I have a lot of dark thoughts, and I use prayer to calm myself. Admittedly, it does not always work. I have no real outlet for anything. No one to whom I can cry and shout and vent my feelings of failure. I just trod on, like a good little solider, do my work, call my parents often, check-in with friends, cheer on my daughter, all while I am feeling nothing but emptiness for myself.

I recently watched a Korean drama, My Liberation Notes. In the series, the main character, starts a club where the members write in a journal about all the things that they think will liberate them from their misery.

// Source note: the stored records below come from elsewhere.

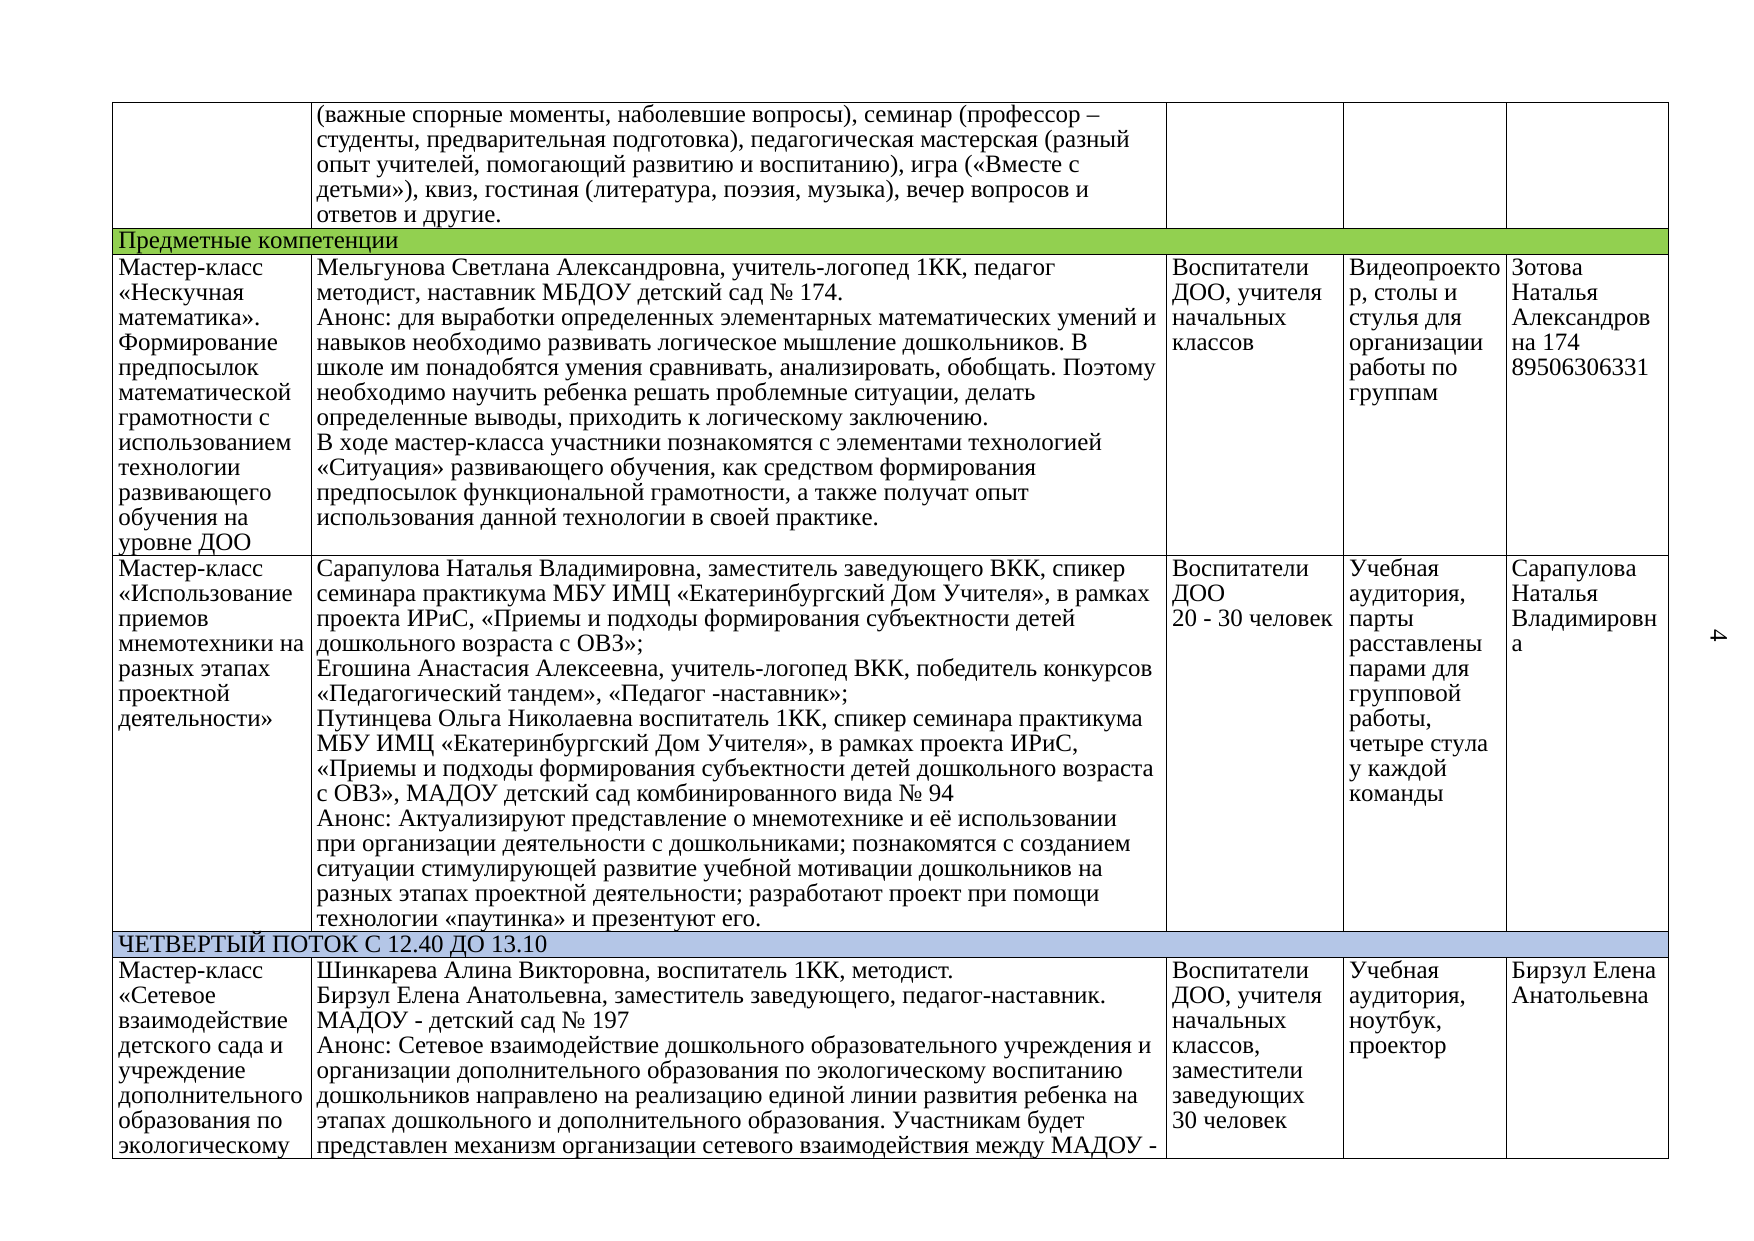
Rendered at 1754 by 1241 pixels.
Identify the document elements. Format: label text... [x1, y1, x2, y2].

table_cell Видеопроектор, столы и стулья для организации работы по группам [1344, 255, 1506, 555]
table_cell Сарапулова Наталья Владимировна [1507, 556, 1668, 931]
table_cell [1507, 958, 1668, 1158]
table_cell Мастер-класс «Использование приемов мнемотехники на разных этапах проектной деятельности» [113, 556, 311, 931]
table_cell Воспитатели ДОО 20 - 30 человек [1167, 556, 1343, 931]
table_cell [113, 958, 311, 1158]
table_cell Мельгунова Светлана Александровна, учитель-логопед 1КК, педагог методист, наставник МБДОУ детский сад № 174. Анонс: для выработки определенных элементарных математических умений и навыков необходимо развивать логическое мышление дошкольников. В школе им понадобятся умения сравнивать, анализировать, обобщать. Поэтому необходимо научить ребенка решать проблемные ситуации, делать определенные выводы, приходить к логическому заключению. В ходе мастер-класса участники познакомятся с элементами технологией «Ситуация» развивающего обучения, как средством формирования предпосылок функциональной грамотности, а также получат опыт использования данной технологии в своей практике. [312, 255, 1166, 555]
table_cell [1344, 103, 1506, 228]
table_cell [1167, 958, 1343, 1158]
table_cell Мастер-класс «Нескучная математика». Формирование предпосылок математической грамотности с использованием технологии развивающего обучения на уровне ДОО [113, 255, 311, 555]
table_cell ЧЕТВЕРТЫЙ ПОТОК С 12.40 ДО 13.10 [113, 932, 1668, 957]
table_cell Сарапулова Наталья Владимировна, заместитель заведующего ВКК, спикер семинара практикума МБУ ИМЦ «Екатеринбургский Дом Учителя», в рамках проекта ИРиС, «Приемы и подходы формирования субъектности детей дошкольного возраста с ОВЗ»; Егошина Анастасия Алексеевна, учитель-логопед ВКК, победитель конкурсов «Педагогический тандем», «Педагог -наставник»; Путинцева Ольга Николаевна воспитатель 1КК, спикер семинара практикума МБУ ИМЦ «Екатеринбургский Дом Учителя», в рамках проекта ИРиС, «Приемы и подходы формирования субъектности детей дошкольного возраста с ОВЗ», МАДОУ детский сад комбинированного вида № 94 Анонс: Актуализируют представление о мнемотехнике и её использовании при организации деятельности с дошкольниками; познакомятся с созданием ситуации стимулирующей развитие учебной мотивации дошкольников на разных этапах проектной деятельности; разработают проект при помощи технологии «паутинка» и презентуют его. [312, 556, 1166, 931]
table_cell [113, 103, 311, 228]
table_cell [312, 103, 1166, 228]
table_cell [1507, 103, 1668, 228]
table_cell Учебная аудитория, парты расставлены парами для групповой работы, четыре стула у каждой команды [1344, 556, 1506, 931]
table_cell Предметные компетенции [113, 229, 1668, 254]
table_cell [1344, 958, 1506, 1158]
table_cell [1167, 103, 1343, 228]
table_cell Зотова Наталья Александровна 174 89506306331 [1507, 255, 1668, 555]
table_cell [312, 958, 1166, 1158]
table_cell Воспитатели ДОО, учителя начальных классов [1167, 255, 1343, 555]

This made me think about my own life. What is it exactly from my life that I want to be liberated? I thought about it some, but have not yet solved that question. In the meantime, I started a boxing class. It has only been two weeks, but already it has helped tremendously. I sweat and punch out all my negative and dark feelings. And while only temporary, at least I feel liberated while I am punching out my emotions.

To Hell and Back

“Razors pain you,
Rivers are damp,
Acids stain you,
And drugs cause cramp.
Guns aren’t lawful,
Nooses give,
Gas smells awful.
You might as well live.”
~ Dorothy Parker, Enough Rope
 
I realize now that I have not written here since the end of 2021, and now it is 2023.
 
It is because I was in hell all of last year.  2022 was my year of personal hell.
 
In January 2022, I found my daughter in her room dangling from her neck, minutes away from death.  Her face was blue and she had almost lost consciousness.  Fortunately my brother was there and he held up her body as I unraveled the bed sheets from around her neck.
 
Thirty minutes before that, she had told me she was hungry and wanted to order McDonald’s.  I was not happy as I had already made breakfast and told her that she should not be eating so much fast food.  She muttered something unintelligible, went into her bedroom, and slammed the door.
 
The delivery guy came.  I went to her room and knocked on the door.  No answer.  I knocked again, this time louder.  No answer again.  I tried the door knob.  She had locked the door.  I felt like something was wrong.  
 
My brother was visiting and I told him that I felt like something was wrong.  He picked her lock, and that was when we found her.  She had tied bedsheets around her neck and hung herself from the steel window bars.
 
If she had not ordered food, we may have found her too late.
 
I spent much of last year taking her to different therapists and doctors.  She was prescribed some antidepressants, which she refused to take.   She slashed her arms multiple times.  I lived in a constant state of fear and worry.  Every day I was sure that that day was going to be the day that I would lose her forever.
 
After over twenty years of not going to church, I started going last year.  Every Sunday, I went to church and prayed to God to save my daughter.  I prayed non-stop to a God that I had hated for over two decades ever since I lost my sister to cancer.  
 
I urged my daughter to also turn to God.  She even joined a youth ministry.  Things were starting to look up for her, but then the youth minister started sending her inappropriate messages.  She became disgusted with the church, and she and her fellow female colleagues stopped attending the youth services.  Eventually, the priest was sent away, and she and her colleagues slowly started coming back to church.
 
A year later, my daughter is better.  She is still healing and still fragile.  I am also still healing and still live in a constant state of anxiety and fearful with the thought that my daughter may slip back into a dark hole.  Praying to God helped me and my daughter last year.  I will continue to pray this year.